Exercise brief:
The required result is every line of the records that includes "with".

Input material:

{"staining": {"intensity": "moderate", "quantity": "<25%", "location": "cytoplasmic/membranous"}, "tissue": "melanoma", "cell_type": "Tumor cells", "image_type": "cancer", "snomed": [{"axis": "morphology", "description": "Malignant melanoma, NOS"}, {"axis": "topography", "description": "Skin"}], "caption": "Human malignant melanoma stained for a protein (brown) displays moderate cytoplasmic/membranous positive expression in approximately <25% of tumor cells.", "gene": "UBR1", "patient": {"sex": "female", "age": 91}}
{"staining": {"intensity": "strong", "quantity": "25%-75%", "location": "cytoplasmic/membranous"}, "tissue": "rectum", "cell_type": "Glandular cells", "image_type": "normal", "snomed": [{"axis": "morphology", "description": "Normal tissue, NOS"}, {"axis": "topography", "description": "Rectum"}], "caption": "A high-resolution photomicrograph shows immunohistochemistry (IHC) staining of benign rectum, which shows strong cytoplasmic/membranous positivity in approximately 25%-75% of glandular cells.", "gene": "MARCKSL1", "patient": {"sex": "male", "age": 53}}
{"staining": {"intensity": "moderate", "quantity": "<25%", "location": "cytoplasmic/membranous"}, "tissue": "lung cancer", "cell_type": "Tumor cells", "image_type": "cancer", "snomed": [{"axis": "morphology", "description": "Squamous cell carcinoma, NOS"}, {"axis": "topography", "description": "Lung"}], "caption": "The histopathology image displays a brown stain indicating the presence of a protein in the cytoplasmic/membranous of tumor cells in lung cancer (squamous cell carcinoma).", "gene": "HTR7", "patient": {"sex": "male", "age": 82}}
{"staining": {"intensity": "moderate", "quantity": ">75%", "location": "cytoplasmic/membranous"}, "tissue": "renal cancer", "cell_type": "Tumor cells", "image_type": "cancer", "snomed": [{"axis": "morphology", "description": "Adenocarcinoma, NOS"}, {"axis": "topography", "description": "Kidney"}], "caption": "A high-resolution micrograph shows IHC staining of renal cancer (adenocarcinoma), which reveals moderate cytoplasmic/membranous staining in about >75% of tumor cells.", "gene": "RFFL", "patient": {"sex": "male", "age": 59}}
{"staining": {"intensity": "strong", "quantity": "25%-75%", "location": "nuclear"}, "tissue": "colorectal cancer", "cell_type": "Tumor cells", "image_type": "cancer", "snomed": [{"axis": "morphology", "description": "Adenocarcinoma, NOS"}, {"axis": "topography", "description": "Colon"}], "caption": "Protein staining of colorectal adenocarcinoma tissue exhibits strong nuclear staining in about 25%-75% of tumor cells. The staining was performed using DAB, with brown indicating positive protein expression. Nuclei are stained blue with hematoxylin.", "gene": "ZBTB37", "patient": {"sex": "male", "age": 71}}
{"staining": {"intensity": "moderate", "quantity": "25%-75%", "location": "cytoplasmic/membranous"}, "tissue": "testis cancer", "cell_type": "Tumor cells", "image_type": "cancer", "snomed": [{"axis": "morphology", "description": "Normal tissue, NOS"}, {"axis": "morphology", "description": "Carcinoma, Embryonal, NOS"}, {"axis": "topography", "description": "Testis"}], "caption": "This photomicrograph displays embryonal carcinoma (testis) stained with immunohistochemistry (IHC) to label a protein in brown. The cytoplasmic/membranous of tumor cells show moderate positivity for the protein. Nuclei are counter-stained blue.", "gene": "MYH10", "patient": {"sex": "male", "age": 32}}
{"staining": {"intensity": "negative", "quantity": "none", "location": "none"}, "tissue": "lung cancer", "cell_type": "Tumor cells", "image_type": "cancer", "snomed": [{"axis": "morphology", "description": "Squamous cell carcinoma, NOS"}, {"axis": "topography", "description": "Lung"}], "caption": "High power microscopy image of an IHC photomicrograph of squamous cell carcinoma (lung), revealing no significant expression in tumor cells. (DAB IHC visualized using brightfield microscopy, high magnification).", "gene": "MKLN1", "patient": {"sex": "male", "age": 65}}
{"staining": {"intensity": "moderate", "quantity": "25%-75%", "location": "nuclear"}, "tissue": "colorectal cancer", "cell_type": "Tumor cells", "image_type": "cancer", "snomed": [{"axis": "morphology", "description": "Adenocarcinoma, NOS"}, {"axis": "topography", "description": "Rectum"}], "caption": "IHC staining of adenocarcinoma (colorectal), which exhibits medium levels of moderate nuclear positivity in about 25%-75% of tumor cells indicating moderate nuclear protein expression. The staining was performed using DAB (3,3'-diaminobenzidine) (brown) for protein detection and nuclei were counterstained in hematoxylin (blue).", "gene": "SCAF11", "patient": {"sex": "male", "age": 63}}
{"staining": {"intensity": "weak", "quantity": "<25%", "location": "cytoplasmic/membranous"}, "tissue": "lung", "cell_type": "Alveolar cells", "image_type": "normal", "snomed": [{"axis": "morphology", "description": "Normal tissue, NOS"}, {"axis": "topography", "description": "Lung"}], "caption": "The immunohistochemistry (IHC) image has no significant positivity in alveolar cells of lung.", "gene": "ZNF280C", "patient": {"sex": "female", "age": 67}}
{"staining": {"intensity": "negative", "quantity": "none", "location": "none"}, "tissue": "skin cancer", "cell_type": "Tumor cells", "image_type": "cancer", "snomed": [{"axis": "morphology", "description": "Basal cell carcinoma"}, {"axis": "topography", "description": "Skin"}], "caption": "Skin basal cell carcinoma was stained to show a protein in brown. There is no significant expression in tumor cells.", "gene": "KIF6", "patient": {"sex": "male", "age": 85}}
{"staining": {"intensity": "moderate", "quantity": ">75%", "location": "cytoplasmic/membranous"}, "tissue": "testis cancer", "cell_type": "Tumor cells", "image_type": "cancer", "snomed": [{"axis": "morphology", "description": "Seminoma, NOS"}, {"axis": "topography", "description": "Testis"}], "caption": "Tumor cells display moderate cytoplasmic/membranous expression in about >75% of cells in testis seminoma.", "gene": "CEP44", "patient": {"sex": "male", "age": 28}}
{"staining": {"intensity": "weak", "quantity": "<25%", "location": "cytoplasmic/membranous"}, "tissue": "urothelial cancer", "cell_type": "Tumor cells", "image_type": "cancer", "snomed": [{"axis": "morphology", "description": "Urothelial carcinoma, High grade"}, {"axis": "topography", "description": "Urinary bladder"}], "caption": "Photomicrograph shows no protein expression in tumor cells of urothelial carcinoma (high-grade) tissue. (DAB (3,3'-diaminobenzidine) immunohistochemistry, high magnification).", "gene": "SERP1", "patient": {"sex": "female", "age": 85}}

Response area:
{"staining": {"intensity": "strong", "quantity": "25%-75%", "location": "nuclear"}, "tissue": "colorectal cancer", "cell_type": "Tumor cells", "image_type": "cancer", "snomed": [{"axis": "morphology", "description": "Adenocarcinoma, NOS"}, {"axis": "topography", "description": "Colon"}], "caption": "Protein staining of colorectal adenocarcinoma tissue exhibits strong nuclear staining in about 25%-75% of tumor cells. The staining was performed using DAB, with brown indicating positive protein expression. Nuclei are stained blue with hematoxylin.", "gene": "ZBTB37", "patient": {"sex": "male", "age": 71}}
{"staining": {"intensity": "moderate", "quantity": "25%-75%", "location": "cytoplasmic/membranous"}, "tissue": "testis cancer", "cell_type": "Tumor cells", "image_type": "cancer", "snomed": [{"axis": "morphology", "description": "Normal tissue, NOS"}, {"axis": "morphology", "description": "Carcinoma, Embryonal, NOS"}, {"axis": "topography", "description": "Testis"}], "caption": "This photomicrograph displays embryonal carcinoma (testis) stained with immunohistochemistry (IHC) to label a protein in brown. The cytoplasmic/membranous of tumor cells show moderate positivity for the protein. Nuclei are counter-stained blue.", "gene": "MYH10", "patient": {"sex": "male", "age": 32}}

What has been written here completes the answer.